En el Oriente el caballo de batalla fue la Revelación de Juan. Muchos escritores eclesiásticos, como Dionisio de Alejandría, no querían admitirlo en el canon porque debido a su lenguaje y teología les parecía imposible, y con razón, que hubiera salido de la misma pluma que la del autor del cuarto Evangelio. Hasta el 367, y gracias a la influencia de la citada Epístola festal 39 de Atanasio de Alejandría, no hallamos una afirmación rotunda de un patriarca oriental sobre la canonicidad de la Revelación. Pero no todos los demás obispos y escritores eclesiásticos lo siguieron. Sin embargo, esta opinión se fue haciendo común, aunque no llegó a imponerse totalmente hasta el siglo X.

En el Occidente el problema más agudo lo tuvo la Epístola a los hebreos. Se dudaba si era o no de Pablo, tanto por su lenguaje como porque su autor no admite la posibilidad de una segunda penitencia tras una recaída grave que apartaba de la fe. Esta epístola no fue admitida como canónica hasta los sínodos de Hipona y Cartago a finales del siglo IV y comienzos del V, respectivamente.

Las epístolas llamadas católicas (Pe, Jac, Jds) y las de Juan tienen una historia muy complicada con diversos avatares en las diferentes iglesias de Oriente, hasta que fueron declaradas canónicas definitivamente en el siglo V. Del mismo modo hay que señalar variaciones en los cánones de las iglesias siria, abisinia (Etiopía) y armenia. Algunas iglesias sirias no aceptaron nunca la Revelación, y las epístolas católicas más breves —como 2 Pe, 2/3 Jn y Jds— tuvieron sus dificultades, pero, en general, acabaron admitiéndose. La iglesia abisinia tiene como característica que, aún hoy, además de los veintisiete libros canónicos del Nuevo Testamento, acepta como tales cuatro más: el llamado Sínodo (colección de cánones, plegarias e instrucciones); Clemente (un libro de revelaciones del apóstol Pedro a Clemente, que nada tiene que ver con la Primera epístola a los corintios, de Clemente); el Libro de la Alianza (que contiene ordenanzas eclesiásticas y un discurso de Jesús a sus discípulos tras la resurrección), y la Didascalia (o «Disposiciones eclesiásticas», muy parecida a las Constituciones apostólicas y a la Didaché o Doctrina de los doce Apóstoles), que nunca fueron canónicas en la iglesia romana.
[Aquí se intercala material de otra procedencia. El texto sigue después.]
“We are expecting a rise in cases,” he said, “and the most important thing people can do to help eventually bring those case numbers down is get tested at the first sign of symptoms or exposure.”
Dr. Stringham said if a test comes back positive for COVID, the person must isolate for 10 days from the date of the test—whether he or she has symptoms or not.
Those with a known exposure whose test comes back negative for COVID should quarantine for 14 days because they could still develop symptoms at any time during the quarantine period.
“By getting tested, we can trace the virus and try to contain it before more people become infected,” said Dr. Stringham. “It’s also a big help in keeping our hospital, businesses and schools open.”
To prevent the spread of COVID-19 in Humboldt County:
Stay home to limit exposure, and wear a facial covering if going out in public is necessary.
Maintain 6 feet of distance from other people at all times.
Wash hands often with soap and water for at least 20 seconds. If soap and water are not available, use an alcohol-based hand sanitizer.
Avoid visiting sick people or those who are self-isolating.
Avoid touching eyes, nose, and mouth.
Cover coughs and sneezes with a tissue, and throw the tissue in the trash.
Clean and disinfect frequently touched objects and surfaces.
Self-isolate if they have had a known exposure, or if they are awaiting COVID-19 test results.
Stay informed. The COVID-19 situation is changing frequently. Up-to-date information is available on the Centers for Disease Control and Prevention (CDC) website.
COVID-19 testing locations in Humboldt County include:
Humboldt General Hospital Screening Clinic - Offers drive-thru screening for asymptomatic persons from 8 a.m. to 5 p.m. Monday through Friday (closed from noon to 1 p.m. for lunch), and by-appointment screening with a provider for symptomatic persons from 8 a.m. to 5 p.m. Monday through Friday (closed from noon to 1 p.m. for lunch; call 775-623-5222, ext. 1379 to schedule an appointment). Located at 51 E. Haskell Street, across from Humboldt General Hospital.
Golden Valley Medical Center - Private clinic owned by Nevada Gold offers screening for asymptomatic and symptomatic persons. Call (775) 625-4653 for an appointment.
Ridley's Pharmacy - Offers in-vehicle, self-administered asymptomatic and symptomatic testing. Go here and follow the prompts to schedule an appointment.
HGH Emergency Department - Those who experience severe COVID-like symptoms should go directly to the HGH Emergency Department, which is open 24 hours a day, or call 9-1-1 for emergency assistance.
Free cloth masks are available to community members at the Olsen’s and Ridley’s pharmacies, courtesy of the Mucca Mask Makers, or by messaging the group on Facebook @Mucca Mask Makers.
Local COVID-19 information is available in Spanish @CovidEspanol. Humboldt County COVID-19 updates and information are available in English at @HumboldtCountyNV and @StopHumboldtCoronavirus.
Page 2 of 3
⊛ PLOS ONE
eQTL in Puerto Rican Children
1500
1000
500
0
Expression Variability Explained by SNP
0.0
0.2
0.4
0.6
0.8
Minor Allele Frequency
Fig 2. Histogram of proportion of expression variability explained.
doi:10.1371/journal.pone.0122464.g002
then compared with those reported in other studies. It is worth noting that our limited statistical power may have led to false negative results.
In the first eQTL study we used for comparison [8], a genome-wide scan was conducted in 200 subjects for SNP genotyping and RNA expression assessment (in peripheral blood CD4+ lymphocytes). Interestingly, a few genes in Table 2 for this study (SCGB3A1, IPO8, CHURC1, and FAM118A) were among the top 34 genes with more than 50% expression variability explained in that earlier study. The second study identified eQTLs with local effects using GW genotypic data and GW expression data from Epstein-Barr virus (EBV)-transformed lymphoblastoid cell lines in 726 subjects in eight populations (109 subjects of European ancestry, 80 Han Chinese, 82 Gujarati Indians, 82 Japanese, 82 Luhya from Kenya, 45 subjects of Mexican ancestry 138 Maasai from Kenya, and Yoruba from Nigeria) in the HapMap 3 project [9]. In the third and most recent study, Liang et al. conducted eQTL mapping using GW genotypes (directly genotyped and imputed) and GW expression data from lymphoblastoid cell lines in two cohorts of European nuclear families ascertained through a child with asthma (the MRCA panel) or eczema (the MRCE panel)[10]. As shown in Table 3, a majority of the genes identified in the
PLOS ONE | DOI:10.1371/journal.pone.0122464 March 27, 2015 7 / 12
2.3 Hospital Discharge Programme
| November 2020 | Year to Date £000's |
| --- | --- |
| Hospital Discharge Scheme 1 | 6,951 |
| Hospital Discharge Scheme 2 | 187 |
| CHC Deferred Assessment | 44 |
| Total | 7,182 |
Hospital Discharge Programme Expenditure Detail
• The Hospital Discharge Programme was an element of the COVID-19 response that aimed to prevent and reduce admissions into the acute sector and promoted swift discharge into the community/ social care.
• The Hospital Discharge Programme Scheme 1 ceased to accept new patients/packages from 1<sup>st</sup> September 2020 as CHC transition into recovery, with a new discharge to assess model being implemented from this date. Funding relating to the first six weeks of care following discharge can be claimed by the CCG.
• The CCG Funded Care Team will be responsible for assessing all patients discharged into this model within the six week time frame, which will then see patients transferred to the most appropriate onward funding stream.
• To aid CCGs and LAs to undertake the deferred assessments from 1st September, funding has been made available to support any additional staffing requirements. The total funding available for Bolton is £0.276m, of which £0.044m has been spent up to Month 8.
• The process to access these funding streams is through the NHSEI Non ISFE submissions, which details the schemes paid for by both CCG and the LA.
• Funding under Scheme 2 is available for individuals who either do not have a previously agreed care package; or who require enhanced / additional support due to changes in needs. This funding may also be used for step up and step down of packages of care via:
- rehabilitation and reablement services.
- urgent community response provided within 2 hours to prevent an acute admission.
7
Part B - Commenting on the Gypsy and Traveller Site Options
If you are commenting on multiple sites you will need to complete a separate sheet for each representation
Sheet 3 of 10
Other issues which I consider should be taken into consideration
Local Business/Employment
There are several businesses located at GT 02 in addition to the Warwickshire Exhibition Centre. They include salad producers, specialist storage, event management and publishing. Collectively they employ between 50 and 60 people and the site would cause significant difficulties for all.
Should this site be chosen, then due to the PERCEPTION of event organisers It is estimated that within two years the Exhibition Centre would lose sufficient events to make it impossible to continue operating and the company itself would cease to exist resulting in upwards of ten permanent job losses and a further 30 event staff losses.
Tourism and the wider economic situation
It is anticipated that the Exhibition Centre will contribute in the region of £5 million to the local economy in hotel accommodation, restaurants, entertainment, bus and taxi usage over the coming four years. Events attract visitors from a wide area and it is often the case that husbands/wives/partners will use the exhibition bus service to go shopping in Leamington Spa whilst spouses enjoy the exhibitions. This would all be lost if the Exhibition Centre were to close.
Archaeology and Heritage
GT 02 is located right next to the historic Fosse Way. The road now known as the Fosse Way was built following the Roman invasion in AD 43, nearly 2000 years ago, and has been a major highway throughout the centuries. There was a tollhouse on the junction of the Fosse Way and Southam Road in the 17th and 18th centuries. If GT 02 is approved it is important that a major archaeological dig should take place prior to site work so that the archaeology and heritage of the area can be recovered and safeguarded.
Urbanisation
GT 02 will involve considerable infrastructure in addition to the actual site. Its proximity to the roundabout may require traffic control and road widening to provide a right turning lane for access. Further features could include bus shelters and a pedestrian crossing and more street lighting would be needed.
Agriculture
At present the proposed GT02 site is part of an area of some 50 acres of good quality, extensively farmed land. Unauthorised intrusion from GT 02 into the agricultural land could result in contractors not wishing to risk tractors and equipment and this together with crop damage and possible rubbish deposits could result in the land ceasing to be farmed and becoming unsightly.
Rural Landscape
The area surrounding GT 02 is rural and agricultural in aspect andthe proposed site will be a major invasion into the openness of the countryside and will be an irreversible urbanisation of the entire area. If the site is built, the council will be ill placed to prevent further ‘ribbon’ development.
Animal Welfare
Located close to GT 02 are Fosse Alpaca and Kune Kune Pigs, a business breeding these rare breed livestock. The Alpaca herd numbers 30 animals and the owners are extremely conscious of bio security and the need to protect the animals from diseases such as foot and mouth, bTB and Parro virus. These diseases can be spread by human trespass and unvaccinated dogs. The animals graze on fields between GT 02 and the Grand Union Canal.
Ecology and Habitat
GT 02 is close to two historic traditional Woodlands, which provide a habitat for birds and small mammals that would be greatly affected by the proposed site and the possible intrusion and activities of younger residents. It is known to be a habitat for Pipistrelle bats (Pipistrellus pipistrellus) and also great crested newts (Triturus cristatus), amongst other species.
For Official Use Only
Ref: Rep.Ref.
La iglesia armenia no aceptó la Revelación de Juan hasta el siglo XII, y aún hoy —aunque relegada a un apéndice— se venera como canónica la Tercera epístola de Pablo a los corintios, derivada de los apócrifos Hechos de Pablo y Tecla. Por su parte, la Iglesia católica no formuló una lista oficial de libros canónicos hasta el concilio de Trento en la segunda mitad del siglo XVI.